Ziolkowski is spending the fall 2016 semester as a distinguished professor at the University of Technology in Sydney, Australia, helping establish a technology center and expanding on the metamaterials research he conducted as the 2014-2015 Fulbright Distinguished Chair in Advanced Science and Technology for Australia’s defense science and technology group.
His professional achievements include co-authoring a top-selling 2006 engineering textbook, Metamaterials: Physics and Engineering Explorations. He has published 276 research articles, edited or reviewed more than two dozen research journals, advised four foreign governments on their research programs and made more than 400 presentations on five continents.

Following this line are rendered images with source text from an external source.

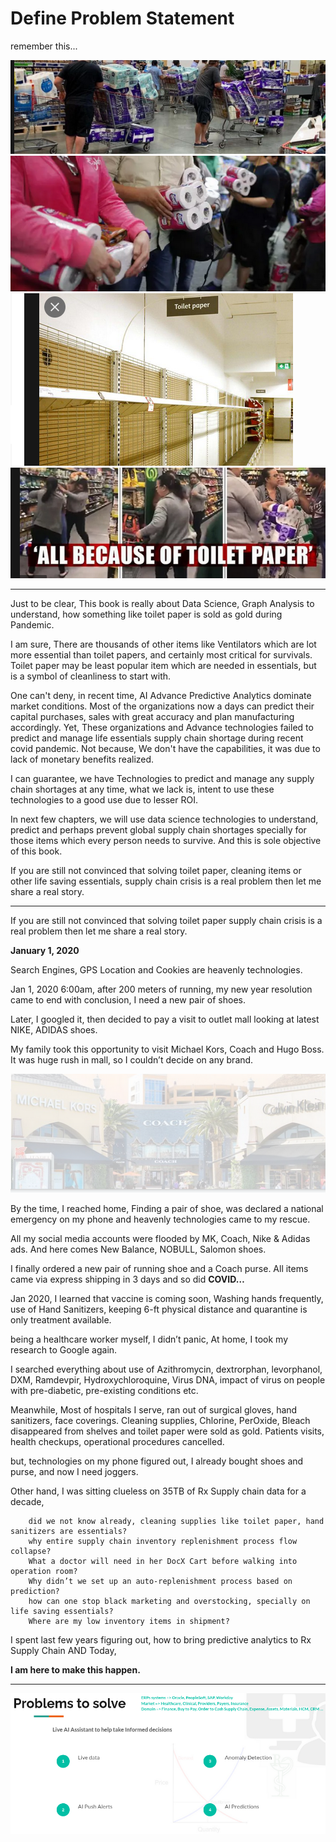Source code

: # Define Problem Statement

remember this...

![ToiletPaper](assets/images/tp8.png)
![ToiletPaper](assets/images/tp4.png)
![ToiletPaper](assets/images/tp3.png)
![ToiletPaper](assets/images/tp5.png)

---

Just to be clear, This book is really about Data Science, Graph Analysis to understand, how something like toilet paper is sold as gold during Pandemic.

I am sure, There are thousands of other items like Ventilators which are lot more essential than toilet papers, and certainly most critical for survivals.
Toilet paper may be least popular item which are needed in essentials, but is a symbol of cleanliness to start with.

One can't deny, in recent time, AI Advance Predictive Analytics dominate market conditions. Most of the organizations now a days can predict their capital purchases, sales with great accuracy and plan manufacturing accordingly. Yet, These organizations and Advance technologies failed to predict and manage life essentials supply chain shortage during recent covid pandemic. Not because, We don't have the capabilities, it was due to lack of monetary benefits realized.

I can guarantee, we have Technologies to predict and manage any supply chain shortages at any time, what we lack is, intent to use these technologies to a good use due to lesser ROI.

In next few chapters, we will use data science technologies to understand, predict and perhaps prevent global supply chain shortages specially for those items which every person needs to survive. And this is sole objective of this book.

If you are still not convinced that solving toilet paper, cleaning items or other life saving essentials, supply chain crisis is a real problem then let me share a real story.

---

If you are still not convinced that solving toilet paper supply chain crisis is a real problem then let me share a real story.

**January 1, 2020**

Search Engines, GPS Location and Cookies are heavenly technologies.

Jan 1, 2020 6:00am, after 200 meters of running, my new year resolution came to end with conclusion, I need a new pair of shoes.

Later, I googled it, then decided to pay a visit to outlet mall looking at latest NIKE, ADIDAS shoes.

My family took this opportunity to visit Michael Kors, Coach and Hugo Boss.
It was huge rush in mall, so I couldn’t decide on any brand.

![ToiletPaper](assets/images/shop.png)

By the time, I reached home,
Finding a pair of shoe, was declared a national emergency on my phone and heavenly technologies came to my rescue. 

All my social media accounts were flooded by MK, Coach, Nike & Adidas ads. 
And here comes New Balance, NOBULL, Salomon shoes.

I finally ordered a new pair of running shoe and a Coach purse.
All items came via express shipping in 3 days and so did **COVID…**

Jan 2020, I learned that vaccine is coming soon,
Washing hands frequently, use of Hand Sanitizers, keeping 6-ft physical distance and quarantine is only treatment available.

being a healthcare worker myself, I didn’t panic, At home, I took my research to Google again.

I searched everything about use of Azithromycin, dextrorphan, levorphanol, DXM, Ramdevpir, Hydroxychloroquine, Virus DNA, impact of virus on people with pre-diabetic, pre-existing conditions etc.

Meanwhile, Most of hospitals I serve, ran out of surgical gloves, hand sanitizers, face coverings. Cleaning supplies, Chlorine, PerOxide, Bleach disappeared from shelves and toilet paper were sold as gold. Patients visits, health checkups, operational procedures cancelled.

but, technologies on my phone figured out, I already bought shoes and purse, and now I need joggers.

Other hand, I was sitting clueless on 35TB of Rx Supply chain data for a decade, 
        
        did we not know already, cleaning supplies like toilet paper, hand sanitizers are essentials?
        why entire supply chain inventory replenishment process flow collapse?
        What a doctor will need in her DocX Cart before walking into operation room?
        Why didn’t we set up an auto-replenishment process based on prediction?
        how can one stop black marketing and overstocking, specially on life saving essentials?
        Where are my low inventory items in shipment?

I spent last few years figuring out, how to bring predictive analytics to Rx Supply Chain AND Today, 

**I am here to make this happen.**

---

![ToiletPaper](assets/images/problem.png)
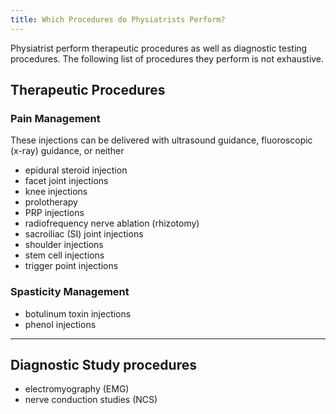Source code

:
 ```yaml
---
title: Which Procedures do Physiatrists Perform?
---
```


Physiatrist perform therapeutic procedures as well as diagnostic testing procedures. The following list of procedures they perform is not exhaustive.

## Therapeutic Procedures

### Pain Management
These injections can be delivered with ultrasound guidance, fluoroscopic (x-ray) guidance, or neither
- epidural steroid injection
- facet joint injections
- knee injections
- prolotherapy
- PRP injections
- radiofrequency nerve ablation (rhizotomy)
- sacroiliac (SI) joint injections
- shoulder injections
- stem cell injections
- trigger point injections

### Spasticity Management

- botulinum toxin injections
- phenol injections

***

## Diagnostic Study procedures

- electromyography (EMG)
- nerve conduction studies (NCS)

Plus, he received an honorary doctorate in 2012 from the Technical University of Denmark, where Queen Margrethe II presided over the ceremonies.
Ziolkowski is a past president of the IEEE Antennas and Propagation Society and has held leadership posts with the International Union of Radio Science. He has three patents, including metamaterial-inspired technologies to improve antennas, and eight more in progress with help from Tech Launch Arizona, the UA unit that helps researchers commercialize their inventions.
In the teaching realm, Ziolkowski has received several awards during his 26 years on the UA faculty and served as faculty honor marshal at 10 UA commencement ceremonies. In his spare time, he has coached boys’ and girls’ soccer and became a martial arts sensei, or instructor, with a third-degree black belt in jujitsu.